The story of the Kalam-Raju Stent also revealed something bigger: the need for an ecosystem that links research, testing, clinical validation, and scale-up. That realization led to new enterprises and institutions that I helped build including the CARE Hospitals, CARE Foundation, Relisys Medical Devices, TRUST Healthcare, IncuMed, ACCESS Health International, and InOrder, each carrying forward the same mission of making high-quality care more accessible. Though the original coil stent was soon replaced by newer technologies, it planted the seed for India’s self-reliance in cardiac devices, resonating strongly with today’s pursuit of Atmanirbharata—a Sanskrit-derived Hindi term that translates to self-reliance or self-sufficiency.

While governments adopt health technology assessment to decide which interventions go into benefit packages of social protection schemes, families in many countries still make the hardest choices about who among their loved ones will access proven tests and treatments. Policy has a role to play here: expanding benefit packages, regulating prices, and incentivizing innovation can all close the gap between science and delivery. Thailand, for example, expanded its Universal Coverage Scheme in 2002 to include cardiac care, shifting costs from households to systems.

Outcomes Need Coordinated Systems

Even when affordability improves, outcomes often do not necessarily follow. Patients are lost in fragmented systems, one doctor for diagnosis, another for treatment, another for follow-up

At CARE Hospitals, and later at TRUST Healthcare, we worked on models that integrated care pathways and measured outcomes, both clinical and patient-reported. The lesson was simple: integration is as important as innovation.

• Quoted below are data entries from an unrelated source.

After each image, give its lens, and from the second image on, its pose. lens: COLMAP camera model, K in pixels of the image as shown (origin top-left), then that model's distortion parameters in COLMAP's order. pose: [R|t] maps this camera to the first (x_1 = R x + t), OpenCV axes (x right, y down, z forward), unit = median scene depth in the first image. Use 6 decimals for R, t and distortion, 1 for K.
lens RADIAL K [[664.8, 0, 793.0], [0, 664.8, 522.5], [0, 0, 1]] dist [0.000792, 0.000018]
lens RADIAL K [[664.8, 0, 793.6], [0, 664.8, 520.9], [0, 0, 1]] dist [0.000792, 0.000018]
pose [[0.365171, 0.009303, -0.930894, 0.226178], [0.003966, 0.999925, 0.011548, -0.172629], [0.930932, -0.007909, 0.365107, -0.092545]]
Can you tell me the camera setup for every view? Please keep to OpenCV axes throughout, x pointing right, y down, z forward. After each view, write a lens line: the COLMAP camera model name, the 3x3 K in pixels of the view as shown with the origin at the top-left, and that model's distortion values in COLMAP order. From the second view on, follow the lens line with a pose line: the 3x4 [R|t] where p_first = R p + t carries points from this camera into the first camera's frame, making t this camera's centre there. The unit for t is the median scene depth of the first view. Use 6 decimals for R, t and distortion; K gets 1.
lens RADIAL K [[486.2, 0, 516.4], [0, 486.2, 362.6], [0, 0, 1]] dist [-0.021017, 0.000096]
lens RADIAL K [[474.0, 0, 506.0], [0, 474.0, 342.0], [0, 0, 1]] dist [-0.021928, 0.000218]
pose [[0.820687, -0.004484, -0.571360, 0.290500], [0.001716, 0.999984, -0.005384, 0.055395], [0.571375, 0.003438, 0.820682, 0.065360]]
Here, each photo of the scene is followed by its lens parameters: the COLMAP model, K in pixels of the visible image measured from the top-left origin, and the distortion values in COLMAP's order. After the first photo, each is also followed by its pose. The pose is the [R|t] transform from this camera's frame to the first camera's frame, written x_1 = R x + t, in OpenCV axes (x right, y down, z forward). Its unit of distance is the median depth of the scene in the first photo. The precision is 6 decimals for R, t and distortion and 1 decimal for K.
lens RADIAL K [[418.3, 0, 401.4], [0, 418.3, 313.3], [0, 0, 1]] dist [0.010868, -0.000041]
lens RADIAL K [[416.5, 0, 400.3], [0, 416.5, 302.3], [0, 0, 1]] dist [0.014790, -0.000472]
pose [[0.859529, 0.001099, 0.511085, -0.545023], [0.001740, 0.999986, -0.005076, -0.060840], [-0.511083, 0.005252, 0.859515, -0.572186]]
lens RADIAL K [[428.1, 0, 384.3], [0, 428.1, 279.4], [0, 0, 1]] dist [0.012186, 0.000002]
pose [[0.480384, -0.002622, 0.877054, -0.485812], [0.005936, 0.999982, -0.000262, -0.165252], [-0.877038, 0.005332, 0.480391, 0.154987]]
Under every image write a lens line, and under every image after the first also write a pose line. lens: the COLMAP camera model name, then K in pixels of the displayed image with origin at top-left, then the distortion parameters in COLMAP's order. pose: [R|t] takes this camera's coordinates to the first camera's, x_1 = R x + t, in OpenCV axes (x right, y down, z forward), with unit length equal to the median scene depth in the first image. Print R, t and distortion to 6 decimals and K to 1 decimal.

Brazil’s Family Health Strategy is one example of how integrated primary care reduced hospital admissions for cardiovascular conditions by over 40 percent in some regions. These gains underline that systemic coordination, not just specialist care, is critical to achieving better outcomes.

More Care Is Not Always Better Care: Quality

A quieter crisis in many LMICs is inappropriate care: unnecessary tests, unneeded procedures, and over-prescription thriving under weak regulation. The consequences are stark. WHO estimates that at least 10 percent of hospitalized patients in LMICs experience harm due to unsafe care. Inappropriate or unnecessary procedures do not just waste scarce resources, they also erode trust in health systems already under strain.

Solutions are clear: mandate accreditation for all providers, and use value-based financing to pay for outcomes, not volume. Quality cannot be optional.

LMICs offer useful lessons. Mexico’s Seguro Popular linked financing with measurable health outcomes before it was dismantled, and Rwanda’s national accreditation system for health facilities has sharply reduced inappropriate care. ACCESS Health’s work in Indian states (Kerala, Telangana, and Uttar Pradesh) and platforms like APAC CVD Alliance, are part of this larger global movement to align financing, regulation, and service delivery with outcomes that matter. The aim is not more care, but the rightcare that is  affordable, integrated, and accountable.

If the 20th century was defined by breakthroughs in cardiac science, the 21st will be defined by whether we build systems that deliver those breakthroughs to every patient who needs them. The science already exists. The question is whether the systems will catch up.